Actually, these plots don't really help us, because, looking on them, we can only catch some common "trends", which describe global changes in some products sales.
For example, we can be sure that on the 1th January every year number of sales is equal to 0 (actually, it is necessary to check, but I think it is obvious).
Also we can say that the number of sales in general has a positive dynamic (for example, 'automotive', 'bread/bakery', 'grocery i', 'personal care', ...).
Some of the product types have a negative dynamic (such as lingerie).
Some goods have very interesting sales distribution (books, produce, froxen foods, ladieswear, ...), and we can't say right now, what is the reason of that.
Also some goods families have seasonal increase in sales('school and office supplies', 'liquor, wine, beer', 'grocery ii', 'frozen foods').

These plots show that, roughly speaking, sales distributions of all families divided on two parts:
1) Normal or close to normal (such as 'automotive', 'bread/bakery', 'cleaning', 'eggs', 'grocery', 'lingerie', ...). Interesting fact that most of distributions from this category have right asymmetry (asymmetry coefficient is positive). The prove is below.
2) Distribution, where the biggest density is concentrated in zero or near zero. Other data is distributed differently (some values such as 'home and kitchen i', 'ladieswear' have something like normal distributions). It means that such goods categories aren't essential for people, that is why a number of sales during the day mostly is equal to 0.

It becomes understandable that promotions have a pretty good influence on sales INCREASING (in general, talking about all the data).
As we can see on the plots above, most of the 'family' values (but not all of them!) prove this fact. Interesting fact that 'books' didn't have any promotions during he whole period of observations.
Moreover, correlation is influenced by outliers, so this coefficient may not be accurate.
Nevertheless, 'onpromotion' feature is useful for the predictions.

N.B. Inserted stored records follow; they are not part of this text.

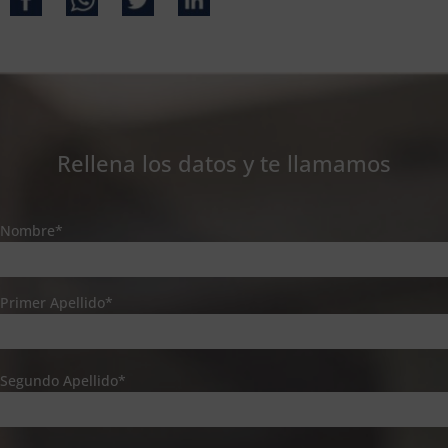
Rellena los datos y te llamamos
Nombre*
Primer Apellido*
Segundo Apellido*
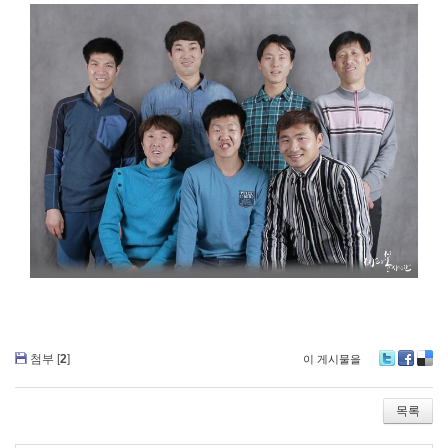
첨부 [
2
]
이 게시물을
T
Fa
De
wi
ce
lici
tte
bo
ou
목록
r
ok
s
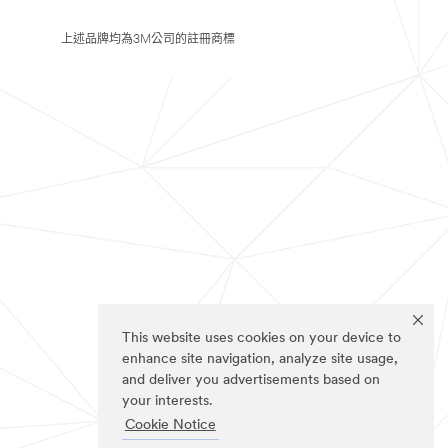
上述品牌均為3M公司的註冊商標
This website uses cookies on your device to
enhance site navigation, analyze site usage,
and deliver you advertisements based on
your interests.
Cookie Notice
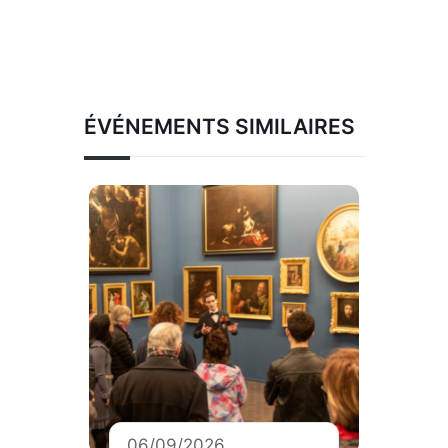
ÉVÉNEMENTS SIMILAIRES
06/09/2026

Store id doesn't help itself with the sales predictions, so it is necessary to replace the store id with the corresponding information about it

It seems that the presence of both features 'state' and 'city' isn't necessary, that is why we should delete one of them.
I'll choose 'state' feature, because 'city' feature gives us more information (there can be few cities in the state).
'city' feature has only 7 more values than 'state' feature, that is why speaking about the model complexity, there should not be much difference.

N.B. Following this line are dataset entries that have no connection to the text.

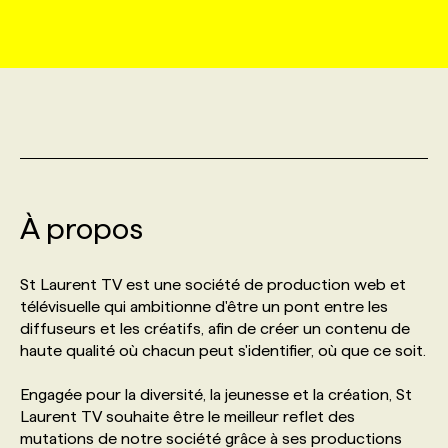
MARKETING ET COMMUNICATION
NOUVEAUX MANDATS
AFFICHEZ UN POSTE / TARIFS
CANDIDAT
BULLETIN RECRUTEMENT
NOS CONFÉRENCES
FORMATIONS
WEB & MÉDIAS SOCIAUX
VOIR LES OFFRES
AFFAIRES DE L'INDUSTRIE
CONSULTER LA CVTHÈQUE
INFOLETTRE PUBLICITÉ
FAQ
NOS FORMATIONS EN LIGNE
CHASSE DE TÊTE
MARKETING DURABLE
PROFIL CANDIDAT
INITIATIVES NUMÉRIQUES
PROFIL ENTREPRISE
ANNONCEZ AVEC NOUS
ANNONCEZ AVEC NOUS
NOS PARCOURS DE FORMATIONS
SERVICE DE CHASSE DE TÊTE
À propos
GEO/SEO
PRIX ET DISTINCTIONS
FAQ
FORMATIONS PERSONNALISÉES
NOS TARIFS
St Laurent TV est une société de production web et
ÉVÉNEMENTIEL
TENDANCES
ANNONCEZ AVEC NOUS
télévisuelle qui ambitionne d'être un pont entre les
NOS FORMATEUR‧RICES
NOS EXPERTISES
diffuseurs et les créatifs, afin de créer un contenu de
haute qualité où chacun peut s'identifier, où que ce soit.
NOS AUTEUR‧RICES
POURQUOI CHOISIR NOS FORMATIONS
FAQ
Engagée pour la diversité, la jeunesse et la création, St
Laurent TV souhaite être le meilleur reflet des
NOS TARIFS
ANNONCEZ AVEC NOUS
mutations de notre société grâce à ses productions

As we can see, the store type has a great impact on the target (type D is leader and it is logical, because the plot above shows us, that type D stores are the most), that is why 'type' feature is very important.

'cluster' feature doesn't correlate with the target, and I can't see any dependecies between these 2 features. But I think that this feature can be useful, because it connects similar stores together.